Here's a wrinkle: in games, a higher level means better stats. A level 2 character is stronger than a level 1, and that means an easier time killing beasties. Aside from the fact that you would actually improve, how would this work in real life? I say you'd have to have your friends involved, and the bragging rights would do it. Either that or have specific level tasks, e.g. you can't get to level 4 until you run the Turkey Trot, no matter how many XP you've got.

This could work for all kinds of things.
  • Career -- go to a seminar, 10XP. Get the corner office, 5000XP.
  • Arts -- participate in Nanowrimo, 150XP. Get published in a magazine, 500XP.
  • Education -- go to a class, 1XP. Get a PhD, 10,000XP.
  • Fandom -- read the Lord of the Rings again, 5XP. Go to Marquette and lie about doing a research project to get the Special Collections guy to bring out the secret not-for-display Tolkien stuff, 10,000XP.
  • Connoisseur -- try a new beer, 5XP. Go to a wine tour in another state, 1,000XP.
  • Family affairs -- email your mother, 2XP. Don't yell at Shannon on Xmas, 50,000XP.
Unfortunately, it could also work for negative things. Smoke a pack, 100XP. Perhaps this could be factored in. You want to stop doing something? Take the XP away from something you're working towards. So, say the F-word, take 5XP from your Runner class count. That's 5 miles you just lost. F indeed.

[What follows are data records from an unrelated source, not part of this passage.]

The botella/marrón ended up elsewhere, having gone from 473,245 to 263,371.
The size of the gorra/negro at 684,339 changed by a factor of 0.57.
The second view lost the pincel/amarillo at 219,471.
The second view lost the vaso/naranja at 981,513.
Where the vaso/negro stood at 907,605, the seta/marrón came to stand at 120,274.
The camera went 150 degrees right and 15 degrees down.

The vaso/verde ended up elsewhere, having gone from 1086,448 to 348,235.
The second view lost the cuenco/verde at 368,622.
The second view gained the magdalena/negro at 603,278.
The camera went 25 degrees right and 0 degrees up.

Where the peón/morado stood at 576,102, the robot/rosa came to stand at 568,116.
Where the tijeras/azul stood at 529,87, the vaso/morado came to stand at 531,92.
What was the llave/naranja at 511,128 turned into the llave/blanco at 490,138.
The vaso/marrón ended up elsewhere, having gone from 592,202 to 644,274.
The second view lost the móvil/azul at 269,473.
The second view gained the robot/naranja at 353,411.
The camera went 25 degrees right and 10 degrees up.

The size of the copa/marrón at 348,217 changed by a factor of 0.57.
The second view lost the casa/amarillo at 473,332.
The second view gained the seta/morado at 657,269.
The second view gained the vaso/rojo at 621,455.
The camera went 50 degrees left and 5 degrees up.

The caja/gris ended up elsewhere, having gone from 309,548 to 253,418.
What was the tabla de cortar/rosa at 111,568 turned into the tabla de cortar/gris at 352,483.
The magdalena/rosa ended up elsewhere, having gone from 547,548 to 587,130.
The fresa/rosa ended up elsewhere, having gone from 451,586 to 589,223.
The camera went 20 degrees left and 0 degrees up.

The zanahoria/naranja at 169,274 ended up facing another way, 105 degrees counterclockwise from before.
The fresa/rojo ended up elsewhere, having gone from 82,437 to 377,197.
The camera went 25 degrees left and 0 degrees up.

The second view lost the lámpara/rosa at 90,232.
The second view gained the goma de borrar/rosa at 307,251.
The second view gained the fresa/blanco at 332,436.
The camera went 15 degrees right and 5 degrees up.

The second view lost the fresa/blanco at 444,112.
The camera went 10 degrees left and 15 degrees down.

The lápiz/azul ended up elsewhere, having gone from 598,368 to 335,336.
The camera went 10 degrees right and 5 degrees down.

If you're willing to spend hours of your life pretending to be a druid and running around killing lizards until you can get that robe you want, why not take that rewards system and move it to real life? I'll DM.

2 comments:

Beers said...

I've just sat down at my computer. I want to make a will power check to see if I am capable of not playing WoW and actually do some work. What should I roll? Is that 2d6?

Johnny said...

It would be either a d20 or a d100, depending on system. And modified by your Will score.

'Course you most likely will play the WoW anyway. Because the Crusade, she BURNS baby.